Ce 19 août, la journée des oubliés des vacances avait pris ses quartiers dans le parc Walibi, aux Avénières, dans le Nord Isère. Une habitude prise depuis plusieurs années, toujours récompensée par les sourires et les émerveillements devant les manèges et autres attractions spectaculaires.
Et des bénévoles heureux de pouvoir ouvrir un coin d’aventure dans un quotidien qui ne sourit pas tous les jours. « Ce n’est qu’une journée, bien sûr, mais c’est une journée que les enfants pourront raconter à leurs copains lorsqu’on leur posera la question à la rentrée : « et toi, qu’est-ce tu as fait pendant les vacances ? » »
70000
euros
C’est le budget consacré à l’organisation des cette journée par la fédération de l’Isère du Secours populaire français. Il comprend notamment les entrées payées au parc Walibi, le transport en cars, le petit-déjeuner et le goûter.
Lors de la présentation à la presse de cette initiative, Nabil Chetouf insistait sur le développement de la précarité – dont les enfants comptent parmi les premières victimes – qui induit toujours davantage d’engagement de la part des bénévoles du Secours populaire. Ce dont se félicitait Jean-Yves Brenier, président de la communauté de communes des Balcons du Dauphiné, pour qui le Secours populaire « intervient en complément des politiques publiques » — de quoi confirmer que les dites politiques ne sont pas à la hauteur. En soulignant que le proportion d’un enfant sur trois qui ne part pas en vacances « ne s’améliore pas », le sénateur Guillaume Gontard évoquait les congés payés – dont c’est cette année le 90e anniversaire – pour relever que « l’État doit aujourd’hui d’engager pour assurer le droit aux vacances pour tous » en citant les colonies de vacances : « le moyen de créer du lien social, d’apporter aux enfants une autre perspective que celle des yeux rivés sur les écrans des réseaux sociaux », disait-il.

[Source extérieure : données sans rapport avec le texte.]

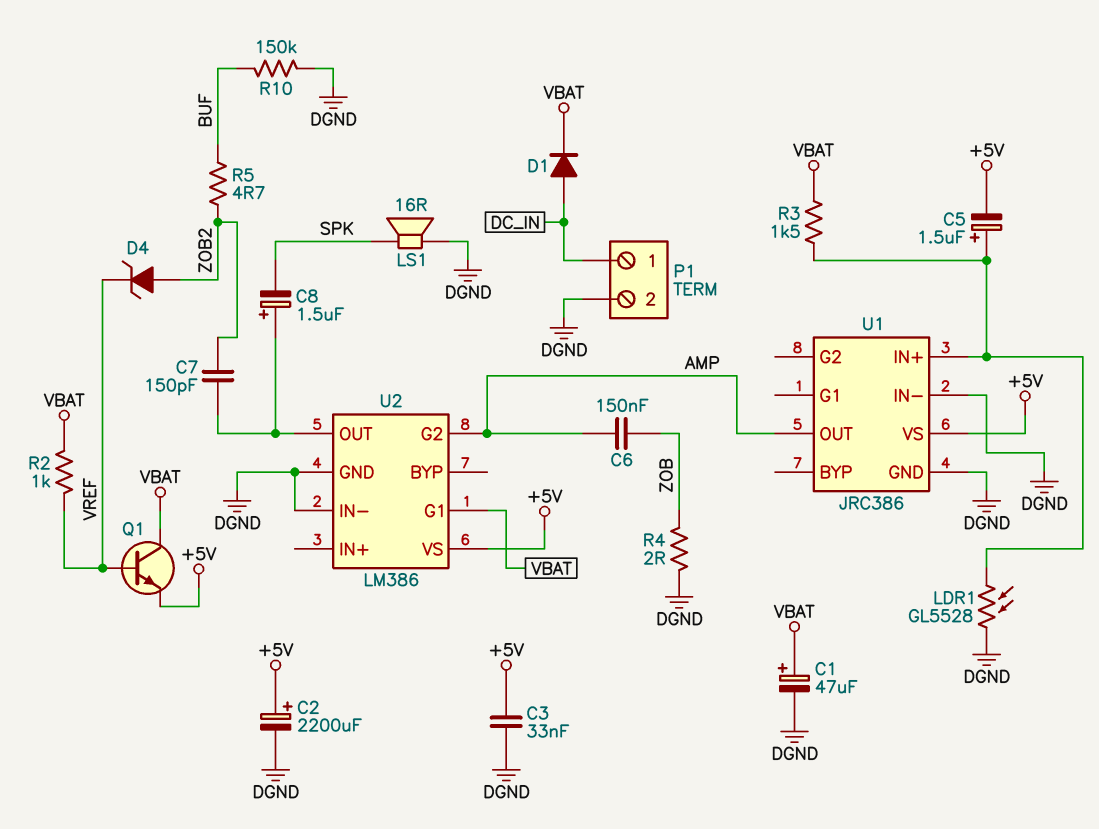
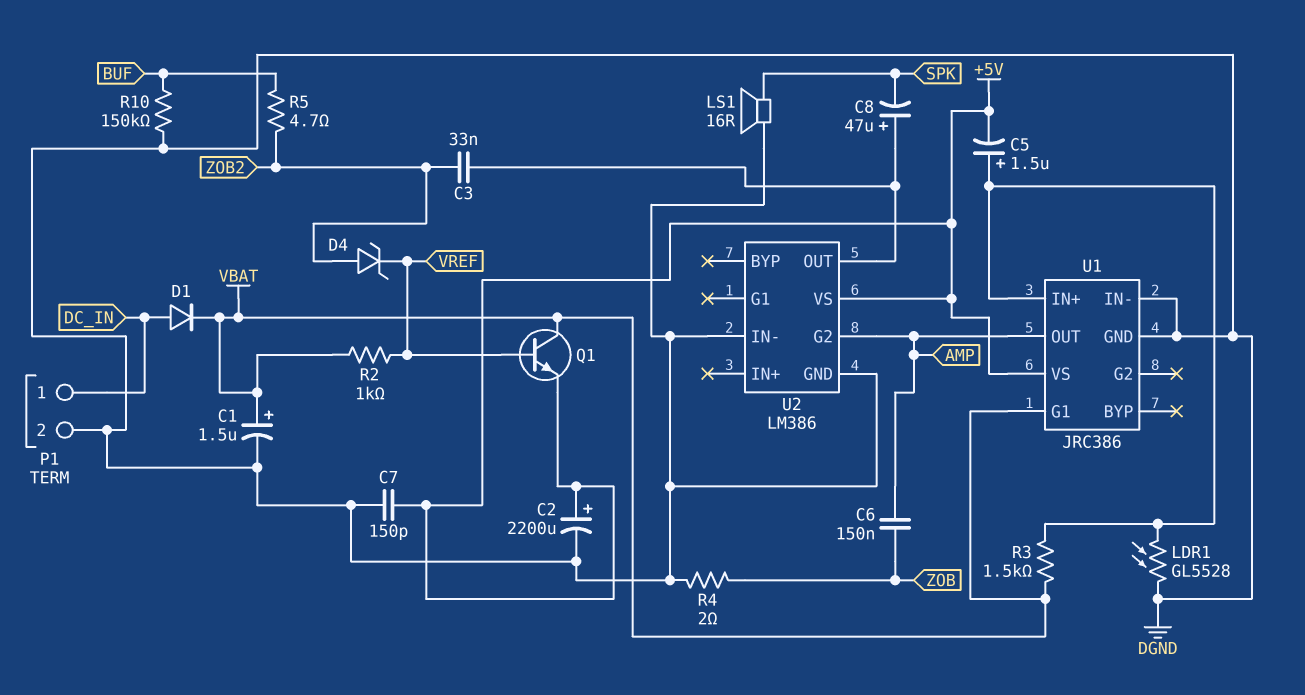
C1: 47uF (plus VBAT, minus DGND) -> 1.5uF (plus VBAT, minus DGND)
C3: 33nF (+5V, DGND) -> 33nF (U2/OUT, ZOB2)
C7: 150pF (U2/OUT, ZOB2) -> 150pF (+5V, DGND)
C8: 1.5uF (plus U2/OUT, minus SPK) -> 47uF (plus U2/OUT, minus SPK)
U1 pin G1: none -> VBAT
U2 pin G1: VBAT -> none

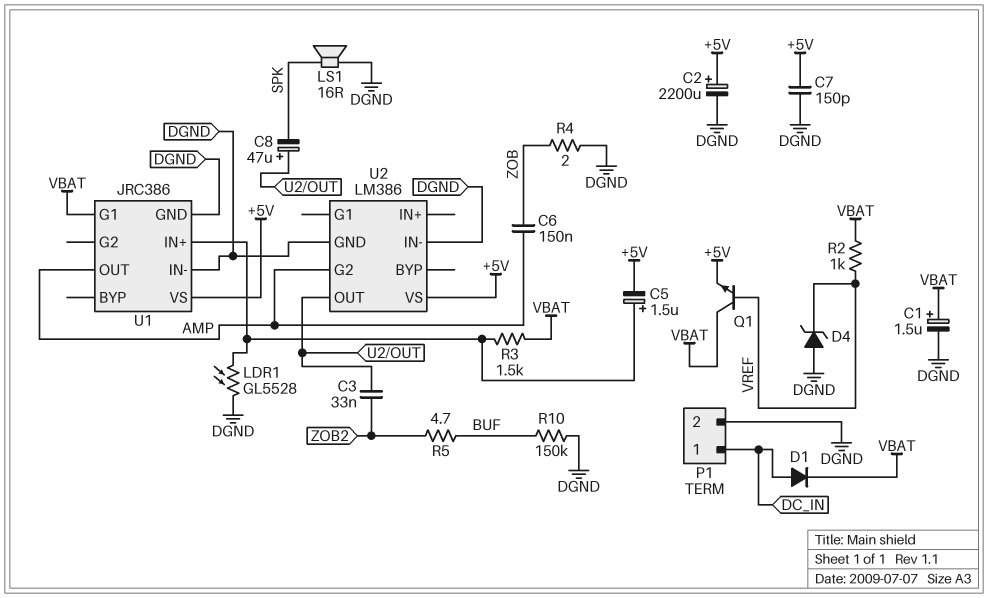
D4: zener (A ZOB2, K VREF) -> zener (A DGND, K VREF)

Cette journée des oubliés des vacances ne résume pas, loin s’en faut, le bouillonnement estival de l’activité du Secours populaire. Elle était réservée aux enfants, sans leurs parents, pour permettre aux uns comme aux autres de souffler un peu, aux côtés des « journées bonheur » destinées aux familles. D’autres dispositifs de solidarité sont à l’œuvre, comme ces aides directes, par le biais d’un partenariat avec l’Agence nationale pour les chèques-vacances qui ont permis à une centaine de familles de partir en vacances. Des aides ont encore permis à une cinquantaine d’enfants de séjourner en colonie tandis qu’un séjour est programmé pour le mois d’octobre à l’attention des seniors. Et il faut également citer les collectes de solidarité pour les sinistrés des incendies mais aussi au profit du peuple cubain, entre autres, et les villages « Copains du monde » organisés par le Secours populaire au niveau national en Arménie, à Cuba ou en Chine.